Many genuine Australian Christians and church institutions, though occasionally somewhat patronizing, seem to have tried to protect Aborigines from the full brunt of the many inhumanities sanctioned by evolutionary thinking. However, like today, most church leaders and institutions compromised in some form or another with this new Darwinian ‘science’.

Virtually no Christian voice did what was required—to affirm boldly the real history of man as given in the Bible. To stress that we all go back only a few thousand years, to Noah’s family, would have refuted Darwinian racism. It would have anticipated the findings of modern genetics, that we are all biologically extremely close. It would also have given a completely different perspective on Aboriginal status and culture—for example, it would have been seen as no surprise that they already had many stories of their own about the Flood, and some about Babel. What a dramatically different starting point for missionary outreach—reaching your relatives, not inferior ‘savages’!

The false belief system of evolution has been used since its inception to dull people to the moral absolutes of Scripture, whether justifying Nazism, Stalinism, the abortion holocaust, indifference to starvation in Africa, or the maltreatment of indigenous people.

God’s Word has always stated that He has ‘made of one blood [i.e. from one man, Adam] all nations of men’ (Acts 17:26, cf. 1 Cor. 15:45). The answer to racism is in Genesis, which tells us that all people are closely related.

Official Crimes

We have already documented1 the murderous trade in body parts to northern hemisphere museums, based on Darwin’s teaching that indigenous Australians were living ‘missing links’. Early atrocities against Aborigines (which were also often ‘justified’ by pre-Darwinian evolutionary ideas) frequently brought swift retribution from the authorities. But after Darwin’s work appeared, such horrors, of all types, were much more often officially sanctioned.
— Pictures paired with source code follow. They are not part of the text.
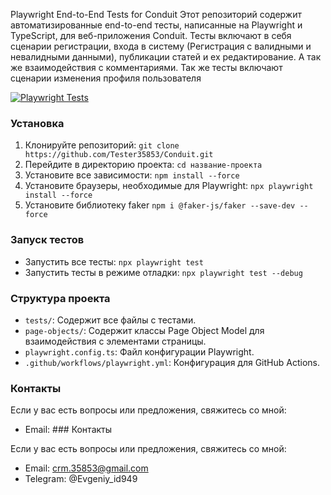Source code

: Playwright End-to-End Tests for Conduit
Этот репозиторий содержит автоматизированные end-to-end тесты, написанные на Playwright и TypeScript, для веб-приложения Conduit. 
Тесты включают в себя сценарии регистрации, входа в систему (Регистрация с валидными и невалидными данными), публикации статей и ех редактирование. А так же взаимодействия с комментариями.
Так же тесты включают сценарии изменения профиля пользователя

[![Playwright Tests](https://github.com/Tester35853/Conduit/actions/workflows/playwright.yml/badge.svg?branch=master)](https://github.com/Tester35853/Conduit/actions/workflows/playwright.yml)

### Установка

1.  Клонируйте репозиторий:
    `git clone https://github.com/Tester35853/Conduit.git`
2.  Перейдите в директорию проекта:
    `cd название-проекта`
3.  Установите все зависимости:
    `npm install --force`
4.  Установите браузеры, необходимые для Playwright:
    `npx playwright install --force`
5.  Установите библиотеку faker
    `npm i @faker-js/faker --save-dev --force`

### Запуск тестов

- Запустить все тесты:
  `npx playwright test`
- Запустить тесты в режиме отладки:
  `npx playwright test --debug`

### Структура проекта

- `tests/`: Содержит все файлы с тестами.
- `page-objects/`: Содержит классы Page Object Model для взаимодействия с элементами страницы.
- `playwright.config.ts`: Файл конфигурации Playwright.
- `.github/workflows/playwright.yml`: Конфигурация для GitHub Actions.

### Контакты

Если у вас есть вопросы или предложения, свяжитесь со мной:
- Email: ### Контакты

Если у вас есть вопросы или предложения, свяжитесь со мной:
- Email: crm.35853@gmail.com
- Telegram: @Evgeniy_id949
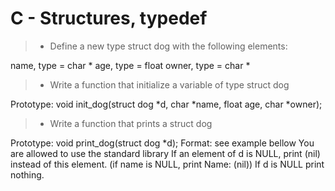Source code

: # **C - Structures, typedef**
> * Define a new type struct dog with the following elements:

name, type = char *
age, type = float
owner, type = char *
> * Write a function that initialize a variable of type struct dog

Prototype: void init_dog(struct dog *d, char *name, float age, char *owner);
> * Write a function that prints a struct dog

Prototype: void print_dog(struct dog *d);
Format: see example bellow
You are allowed to use the standard library
If an element of d is NULL, print (nil) instead of this element. (if name is NULL, print Name: (nil))
If d is NULL print nothing.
A letter-writer to a newspaper in 1880, incensed by the treatment of his fellow man, stated:

‘This, in plain language, is how we deal with the aborigines: On occupying new territory the aboriginal inhabitants are treated exactly in the same way as the wild beasts or birds the settlers may find there. Their lives and their property, the nets, canoes, and weapons which represent as much labor to them as the stock and buildings of the white settler, are held by the Europeans as being at their absolute disposal. Their goods are taken, their children forcibly stolen, their women carried away, entirely at the caprice of white men. The least show of resistance is answered by a rifle bullet … [those] who fancied the amusement have murdered, ravished, and robbed the blacks without let or hindrance. Not only have they been unchecked, but the Government of the colony has been always at hand to save them from the consequences of their crime.’2


  1. Darwin’s Body-Snatchers, Creation 14(2):16–18, 1992. See also D. Monaghan, The Body-Snatchers, The Bulletin, November 12, 1991, pp. 30–38.
  2. Book cited in main article was edited by Sharman Stone, Heinemann Educational Books, Melbourne, 1974, pg.93.
Posted on homepage: 2 November 2011


  1. Edited by Sharman Stone, Hienemann Educational Books, Melbourne, 1974. Return to text.